Diora tak menjawab Lyana, ia meraung sejadi-jadinya. “Kenapa aku bisa lupa jika kemarin adalah hari ulang tahunnya!” Ia memukuli kepalanya sendiri, merutuki dirinya yang terlalu senang karena telah bertemu dengan orang tua kandungnya, terlalu senang dengan kabar kehamilannya, dan terlalu senang dengan suaminya yang begitu mencintainya.
Lyana mencekal tangan Diora agar tak menyakiti tubuhnya sendiri. “Nona, tenanglah.”
Diora tak bisa tenang, ia semakin menangis. “Sahabat macam apa aku! Bahkan Gabby tak pernah sekalipun lupa denganku!”
Lyana bingung harus berbuat apa, ia memilih keluar untuk menghubungi sekretaris Davis, meminta tolong agar menyampaikan pada Davis dan menceritakan apa yang terjadi pada Diora. Ia kembali lagi ke dalam untuk menemani Diora yang masih histeris menyalahkan dirinya.
...........
Hentakan pantofel dengan lantai di gedung itu terdengar memburu. Tak hanya satu suara langkah kaki saja yang menggema di sana. Namun dua.
Pintu ruangan Diora terbuka lebar. Menampakkan dua pria dengan tatapan yang tajam. Davis dan George. Keduanya menghentikan rapat setelah mendapatkan kabar tengang Diora yang histeris dan meneriakkan nama Gabby.
Davis segera memeluk istrinya untuk menenangkan. Memberikan sentuhan-sentuhan lembut pada wanita yang ia cintai itu.
Sedangkan George, ia masih berdiri dengan kokohnya. “Apa yang terjadi? Coba jelaskan padaku.” Ia memilih bertanya pada Lyana.
“Saya kurang tahu, tuan. Nona Diora langsung menangis histeris setelah saya memberikan surat pengunduran diri nona Gabby,” jelas Lyana.
Lyana pun menceritakan kronologi dirinya yang mendapatkan titipan surat dan memberikannya pada Nona Diora. Ia juga mengatakan jika tak tahu isi surat yang satunya.
“Berikan padaku suratnya,” perintah George pada Davis, agar Davis mengambil surat yang masih terus dipegang erat oleh Diora.
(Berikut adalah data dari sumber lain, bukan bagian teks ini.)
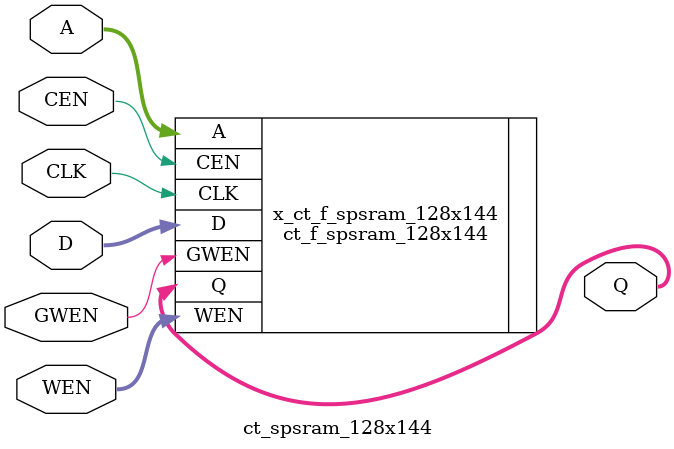
<source format=v>
/*Copyright 2019-2021 T-Head Semiconductor Co., Ltd.

Licensed under the Apache License, Version 2.0 (the "License");
you may not use this file except in compliance with the License.
You may obtain a copy of the License at

    http://www.apache.org/licenses/LICENSE-2.0

Unless required by applicable law or agreed to in writing, software
distributed under the License is distributed on an "AS IS" BASIS,
WITHOUT WARRANTIES OR CONDITIONS OF ANY KIND, either express or implied.
See the License for the specific language governing permissions and
limitations under the License.
*/

// &ModuleBeg; @22
module ct_spsram_128x144(
  A,
  CEN,
  CLK,
  D,
  GWEN,
  Q,
  WEN
);

// &Ports; @23
input   [6  :0]  A;   
input            CEN; 
input            CLK; 
input   [143:0]  D;   
input            GWEN; 
input   [143:0]  WEN; 
output  [143:0]  Q;   

// &Regs; @24

// &Wires; @25
wire    [6  :0]  A;   
wire             CEN; 
wire             CLK; 
wire    [143:0]  D;   
wire             GWEN; 
wire    [143:0]  Q;   
wire    [143:0]  WEN; 


//**********************************************************
//                  Parameter Definition
//**********************************************************
parameter ADDR_WIDTH = 7;
parameter DATA_WIDTH = 144;
parameter WE_WIDTH   = 144;

// &Force("bus","Q",DATA_WIDTH-1,0); @34
// &Force("bus","WEN",WE_WIDTH-1,0); @35
// &Force("bus","A",ADDR_WIDTH-1,0); @36
// &Force("bus","D",DATA_WIDTH-1,0); @37

//  //********************************************************
//  //*                        FPGA memory                   *
//  //********************************************************
//   &Instance("ct_f_spsram_128x144"); @43
ct_f_spsram_128x144  x_ct_f_spsram_128x144 (
  .A    (A   ),
  .CEN  (CEN ),
  .CLK  (CLK ),
  .D    (D   ),
  .GWEN (GWEN),
  .Q    (Q   ),
  .WEN  (WEN )
);

//   &Instance("ct_tsmc_spsram_128x144"); @49

// &ModuleEnd; @65
endmodule



</source>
Davis pun mengurai jemari istrinya yang mencengkeram erat kertas putih dengan goresan tinta merah itu. Memberikannya pada George.
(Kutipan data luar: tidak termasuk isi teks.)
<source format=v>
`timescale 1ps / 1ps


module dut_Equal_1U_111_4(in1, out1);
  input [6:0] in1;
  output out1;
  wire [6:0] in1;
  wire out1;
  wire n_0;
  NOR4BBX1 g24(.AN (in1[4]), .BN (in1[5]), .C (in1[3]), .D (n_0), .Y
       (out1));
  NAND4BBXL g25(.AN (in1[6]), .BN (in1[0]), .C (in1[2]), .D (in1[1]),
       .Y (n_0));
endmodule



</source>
George membaca setiap katanya. Ia meremas kertas itu hingga tak berbentuk setelah selesai membaca. Entah kenapa, ia yang membaca surat itu pun ikut merasakan betapa sakitnya terlupakan. Ia paham jika Gabby memberikan kalimat sindirian pada Diora dengan mengatakan terima kasih untuk pesta semalam.
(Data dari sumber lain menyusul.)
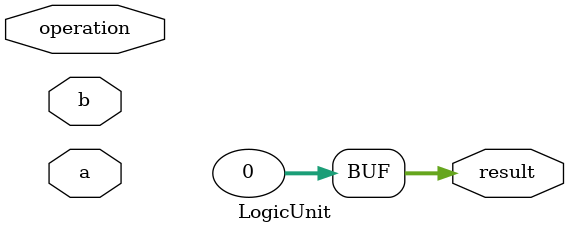
<source format=sv>
`timescale 1ns/1ps

module LogicUnit #(
    parameter DATA_WIDTH = 32
)(
    input  logic [DATA_WIDTH-1:0] a,          // Changed from in_a
    input  logic [DATA_WIDTH-1:0] b,          // Changed from in_b
    input  logic [2:0]            operation,  // Changed from op_code
    output logic [DATA_WIDTH-1:0] result     // Changed from out
);
    assign result = 32'b0;  // Placeholder implementation
endmodule
</source>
George melemparkan kertas itu hingga terjatuh di hadapan Diora. “Bertahun-tahun Gabby menjadi sahabat dan pelindungmu. Tak pernah sekalipun dia melukapakanmu. Dia selalu ada saat kau senang atau pun akan menjadi orang pertama yang menghiburmu saat kau sedih. Tapi, hal sekecil itu? Hanya tanggal ulang tahunnya saja kau lupa. Kau tahu kan jika dia menyindirmu dalam surat itu?”
Diora mengangguk, ia memang sadar hal itu. “Aku benar-benar lupa, aku tak mengecek tanggal karena terlalu senang dengan yang aku dapatkan beberapa hari ini.”
Tangan George mengepal erat, mendengar jawaban Diora, ia malah semakin kesal. “Kau tahu? Dia berkorban banyak hal untukmu, dia mengesampingkan dirinya hanya demi dirimu! Ada luka yang dia kubur sendirian tanpa kalian tahu itu!”
Uh! Mulut George Sangat gatal, bahkan ia tak sengaja mengatakan sesuatu yang sudah dilarang oleh Gabby agar tak dikatakan pada siapapun, tentang kerapuhannya.
Diora, ia semakin histeris saat George terus menyalahkannya. Ia terus memukuli kepalanya, merutuki otaknya yang melupakan sahabat terbaiknya.
“Sudahlah, kau jangan menyalahkan istriku terus!” sentak Davis pada George.
“Bela saja terus istrimu itu! Teman macam apa yang bisa melupakan sahabatnya sendiri! Sekarang, dia pergi. Apa artinya itu? Artinya dia kecewa denganmu!”